(PASSAGE PROVIDED begins)

1a. Define the length function using map and sum

length xs = sum . map (\_ -> 1)

1b. What does map (+1) (map (+1) xs) do? Can you conclude anything in general about properties of map f (map g xs) where f and g are arbitrary functions?

The function map (+1) (map (+1) xs) creates an array that increments each element by 2. In general, map f (map g xs) is equal to map (f . g) xs

1c. Give the type of, and define the function iter so that iter n f x = f (f (... (f x))) where f occurs n times on the right-hand side of the equation. For instance, we should have iter 3 f x = f (f (f x)) and iter 0 f x should return x.

iter :: Int -> (a -> a) -> a -> a
iter 0 _ = id
iter n f = iter (n - 1) f . f

1d. What is the type and effect of the following function?

\n -> iter n succ

succ is the successor function, which increases a value by one:

The type of the function is Enum a => Int -> a -> a

1e. How would you define the sum of the squares of the natural numbers 1 to n using map and foldr?

squaresSum n = foldr (+) 0 squares 
  where 
    squares = map (^2) [1..n]

1f. How does the function behave?

mystery xs = foldr (++) [] (map sing xs)
  where
    sing x = [x]

Maps each element of the list in to a single element list and then concatenate them. The output is equivalent to the original list.

(PASSAGE PROVIDED ends)

# [ASSIGNED TASK 1]
Summarize the Haskell exercises in two sentences.
# [ASSIGNED TASK 2]
Return the Haskell exercises word for word, everything from "length xs = sum" down to "should return x.".
The items are separate material and have no connection to the Haskell exercises.

(DATA begins)

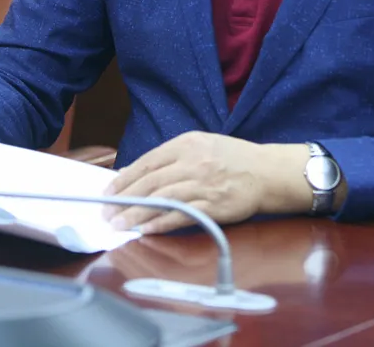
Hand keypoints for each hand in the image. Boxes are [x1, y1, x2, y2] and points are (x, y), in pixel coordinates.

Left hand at [103, 132, 311, 234]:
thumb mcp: (200, 145)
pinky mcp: (214, 205)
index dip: (125, 179)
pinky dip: (162, 223)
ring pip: (162, 200)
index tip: (108, 193)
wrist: (267, 172)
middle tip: (106, 214)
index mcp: (187, 144)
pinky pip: (182, 215)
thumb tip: (135, 171)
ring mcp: (204, 184)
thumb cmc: (232, 158)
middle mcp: (193, 161)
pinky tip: (146, 229)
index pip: (147, 162)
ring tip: (119, 225)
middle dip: (125, 199)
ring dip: (137, 214)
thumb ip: (170, 157)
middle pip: (151, 182)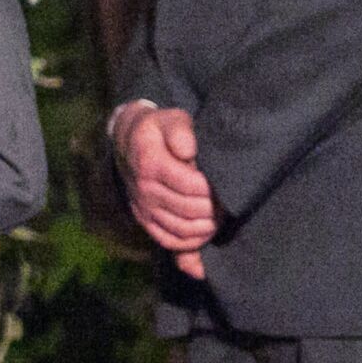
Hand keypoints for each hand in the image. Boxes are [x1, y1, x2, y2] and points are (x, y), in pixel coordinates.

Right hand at [114, 100, 215, 279]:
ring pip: (180, 229)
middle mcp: (144, 190)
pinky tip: (205, 234)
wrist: (129, 144)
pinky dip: (190, 243)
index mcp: (151, 164)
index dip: (213, 190)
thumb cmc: (160, 130)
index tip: (230, 185)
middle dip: (215, 210)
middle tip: (232, 205)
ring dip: (206, 228)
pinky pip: (168, 240)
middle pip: (188, 210)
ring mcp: (143, 208)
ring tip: (223, 218)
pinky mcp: (144, 220)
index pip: (190, 186)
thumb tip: (188, 150)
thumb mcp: (170, 119)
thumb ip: (180, 130)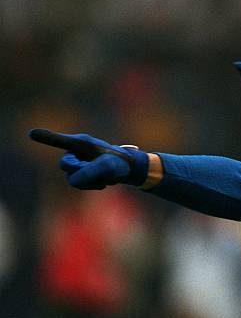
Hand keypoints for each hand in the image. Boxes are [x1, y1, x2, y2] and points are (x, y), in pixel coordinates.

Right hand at [29, 129, 148, 189]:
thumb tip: (73, 181)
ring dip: (90, 181)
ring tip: (107, 178)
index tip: (32, 133)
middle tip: (102, 174)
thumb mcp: (107, 167)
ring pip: (73, 178)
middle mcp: (76, 150)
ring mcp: (78, 160)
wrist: (131, 169)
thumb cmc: (120, 163)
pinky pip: (80, 183)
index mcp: (81, 143)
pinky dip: (92, 184)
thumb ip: (90, 172)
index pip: (59, 140)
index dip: (46, 137)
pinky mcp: (82, 170)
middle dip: (84, 173)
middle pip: (66, 167)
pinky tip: (104, 181)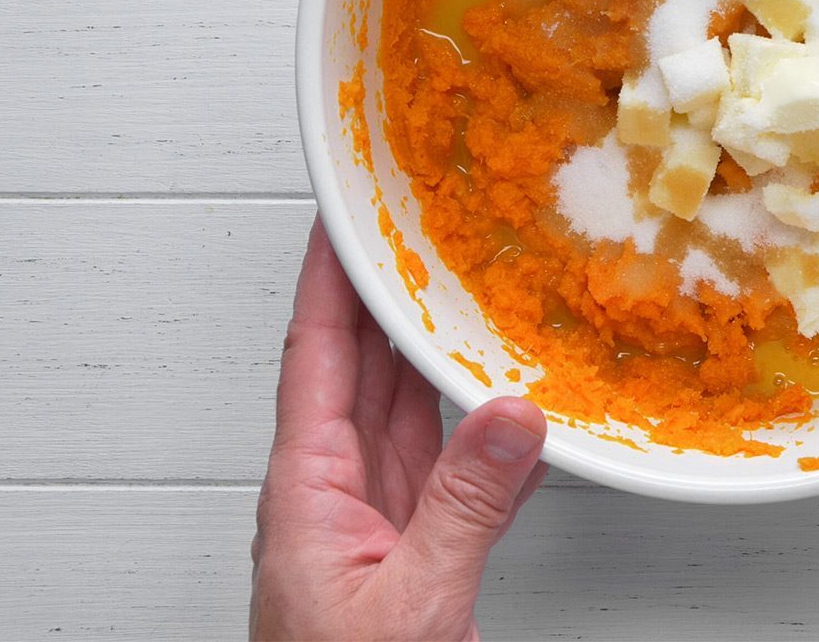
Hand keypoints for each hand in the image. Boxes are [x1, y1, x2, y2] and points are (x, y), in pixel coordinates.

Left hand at [250, 220, 547, 640]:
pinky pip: (445, 468)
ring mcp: (372, 523)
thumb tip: (510, 416)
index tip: (341, 215)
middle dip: (383, 294)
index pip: (313, 357)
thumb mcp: (412, 604)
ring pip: (403, 411)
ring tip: (461, 289)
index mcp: (307, 493)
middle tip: (412, 226)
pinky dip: (477, 429)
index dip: (327, 280)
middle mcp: (333, 495)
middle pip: (358, 369)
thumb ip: (465, 508)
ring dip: (429, 352)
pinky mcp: (412, 553)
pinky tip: (505, 405)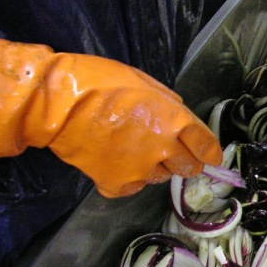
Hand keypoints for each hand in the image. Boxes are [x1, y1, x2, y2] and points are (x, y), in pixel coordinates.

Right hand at [0, 39, 221, 197]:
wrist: (55, 104)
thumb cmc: (98, 82)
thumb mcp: (142, 81)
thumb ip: (166, 102)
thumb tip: (179, 114)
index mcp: (173, 120)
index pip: (206, 145)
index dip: (211, 152)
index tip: (211, 156)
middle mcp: (163, 149)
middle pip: (189, 167)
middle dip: (186, 161)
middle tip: (173, 152)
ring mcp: (140, 170)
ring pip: (160, 176)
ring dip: (155, 166)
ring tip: (133, 149)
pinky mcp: (117, 184)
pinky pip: (133, 186)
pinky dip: (128, 177)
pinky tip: (115, 160)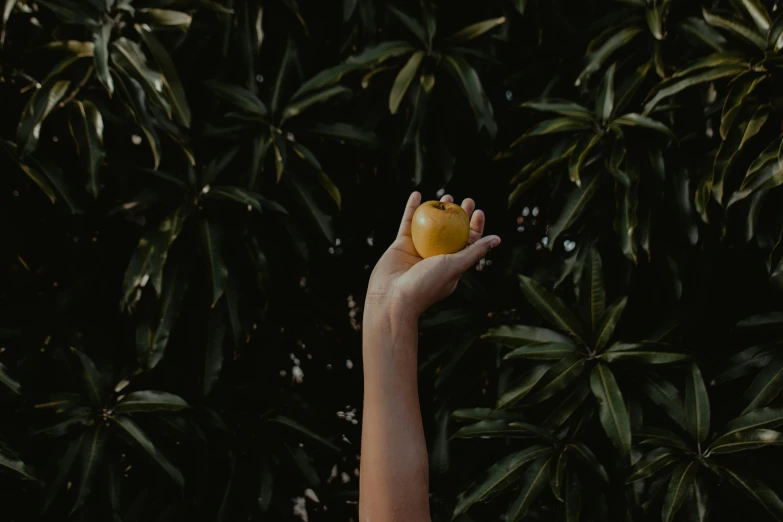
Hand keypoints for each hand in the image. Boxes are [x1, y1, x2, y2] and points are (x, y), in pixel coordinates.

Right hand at [366, 191, 500, 319]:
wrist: (393, 298)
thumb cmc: (426, 285)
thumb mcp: (455, 266)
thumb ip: (474, 251)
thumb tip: (497, 239)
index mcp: (452, 264)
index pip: (468, 242)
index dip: (474, 226)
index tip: (478, 211)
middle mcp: (436, 256)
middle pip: (451, 231)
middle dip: (459, 215)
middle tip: (466, 200)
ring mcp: (418, 250)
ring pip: (430, 225)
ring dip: (438, 209)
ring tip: (446, 195)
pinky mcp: (401, 245)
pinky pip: (408, 223)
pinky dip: (412, 208)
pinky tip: (417, 194)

(DATA ends)

# [EXPECTED OUTPUT 1]
The Haskell exercises pose short problems on map, sum, foldr and a function iter that applies f n times, and each comes with a definition or explanation. They state that map f (map g xs) equals map (f . g) xs, that iter has type Int -> (a -> a) -> a -> a, and that mapping each element into a single-element list and concatenating the results gives back the original list.

# [EXPECTED OUTPUT 2]
length xs = sum . map (\_ -> 1)

1b. What does map (+1) (map (+1) xs) do? Can you conclude anything in general about properties of map f (map g xs) where f and g are arbitrary functions?

The function map (+1) (map (+1) xs) creates an array that increments each element by 2. In general, map f (map g xs) is equal to map (f . g) xs

1c. Give the type of, and define the function iter so that iter n f x = f (f (... (f x))) where f occurs n times on the right-hand side of the equation. For instance, we should have iter 3 f x = f (f (f x)) and iter 0 f x should return x.